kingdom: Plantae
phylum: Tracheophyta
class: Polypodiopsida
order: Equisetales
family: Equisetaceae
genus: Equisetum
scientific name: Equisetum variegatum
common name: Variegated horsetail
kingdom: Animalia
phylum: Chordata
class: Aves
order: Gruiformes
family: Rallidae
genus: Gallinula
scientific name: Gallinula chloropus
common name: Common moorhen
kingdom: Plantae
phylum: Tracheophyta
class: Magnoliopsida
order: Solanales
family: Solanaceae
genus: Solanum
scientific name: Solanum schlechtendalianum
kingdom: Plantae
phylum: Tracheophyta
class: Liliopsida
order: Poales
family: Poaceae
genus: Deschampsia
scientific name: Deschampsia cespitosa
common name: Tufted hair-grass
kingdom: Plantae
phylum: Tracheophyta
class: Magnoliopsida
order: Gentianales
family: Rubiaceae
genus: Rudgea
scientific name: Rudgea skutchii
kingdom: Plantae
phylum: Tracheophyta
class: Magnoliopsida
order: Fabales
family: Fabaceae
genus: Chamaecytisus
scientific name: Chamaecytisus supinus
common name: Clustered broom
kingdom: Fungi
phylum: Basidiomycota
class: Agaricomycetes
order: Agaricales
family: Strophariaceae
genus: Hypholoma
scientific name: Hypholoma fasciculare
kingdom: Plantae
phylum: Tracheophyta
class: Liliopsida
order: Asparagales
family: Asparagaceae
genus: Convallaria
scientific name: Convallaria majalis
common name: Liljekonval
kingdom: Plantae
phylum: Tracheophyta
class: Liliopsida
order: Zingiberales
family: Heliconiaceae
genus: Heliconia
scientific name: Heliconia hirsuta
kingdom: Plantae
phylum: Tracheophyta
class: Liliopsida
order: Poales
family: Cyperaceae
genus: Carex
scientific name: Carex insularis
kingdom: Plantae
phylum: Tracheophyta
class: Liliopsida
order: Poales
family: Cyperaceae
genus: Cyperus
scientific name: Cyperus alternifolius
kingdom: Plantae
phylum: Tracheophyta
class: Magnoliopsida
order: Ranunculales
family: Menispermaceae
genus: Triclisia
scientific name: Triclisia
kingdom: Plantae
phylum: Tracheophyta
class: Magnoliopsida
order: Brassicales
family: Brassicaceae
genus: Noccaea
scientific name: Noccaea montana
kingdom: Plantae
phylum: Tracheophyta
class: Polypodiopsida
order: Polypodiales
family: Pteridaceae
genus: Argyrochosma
---
What you need to do –
Please output every line of the material above, unchanged and in the same order.

Response –
kingdom: Plantae
phylum: Tracheophyta
class: Polypodiopsida
order: Equisetales
family: Equisetaceae
genus: Equisetum
scientific name: Equisetum variegatum
common name: Variegated horsetail
kingdom: Animalia
phylum: Chordata
class: Aves
order: Gruiformes
family: Rallidae
genus: Gallinula
scientific name: Gallinula chloropus
common name: Common moorhen
kingdom: Plantae
phylum: Tracheophyta
class: Magnoliopsida
order: Solanales
family: Solanaceae
genus: Solanum
scientific name: Solanum schlechtendalianum
kingdom: Plantae
phylum: Tracheophyta
class: Liliopsida
order: Poales
family: Poaceae
genus: Deschampsia
scientific name: Deschampsia cespitosa
common name: Tufted hair-grass
kingdom: Plantae
phylum: Tracheophyta
class: Magnoliopsida
order: Gentianales
family: Rubiaceae
genus: Rudgea
scientific name: Rudgea skutchii
kingdom: Plantae
phylum: Tracheophyta
class: Magnoliopsida
order: Fabales
family: Fabaceae
genus: Chamaecytisus
scientific name: Chamaecytisus supinus
common name: Clustered broom
kingdom: Fungi
phylum: Basidiomycota
class: Agaricomycetes
order: Agaricales
family: Strophariaceae
genus: Hypholoma
scientific name: Hypholoma fasciculare
kingdom: Plantae
phylum: Tracheophyta
class: Liliopsida
order: Asparagales
family: Asparagaceae
genus: Convallaria
scientific name: Convallaria majalis
common name: Liljekonval
kingdom: Plantae
phylum: Tracheophyta
class: Liliopsida
order: Zingiberales
family: Heliconiaceae
genus: Heliconia
scientific name: Heliconia hirsuta
kingdom: Plantae
phylum: Tracheophyta
class: Liliopsida
order: Poales
family: Cyperaceae
genus: Carex
scientific name: Carex insularis
kingdom: Plantae
phylum: Tracheophyta
class: Liliopsida
order: Poales
family: Cyperaceae
genus: Cyperus
scientific name: Cyperus alternifolius
kingdom: Plantae
phylum: Tracheophyta
class: Magnoliopsida
order: Ranunculales
family: Menispermaceae
genus: Triclisia
scientific name: Triclisia
kingdom: Plantae
phylum: Tracheophyta
class: Magnoliopsida
order: Brassicales
family: Brassicaceae
genus: Noccaea
scientific name: Noccaea montana
kingdom: Plantae
phylum: Tracheophyta
class: Polypodiopsida
order: Polypodiales
family: Pteridaceae
genus: Argyrochosma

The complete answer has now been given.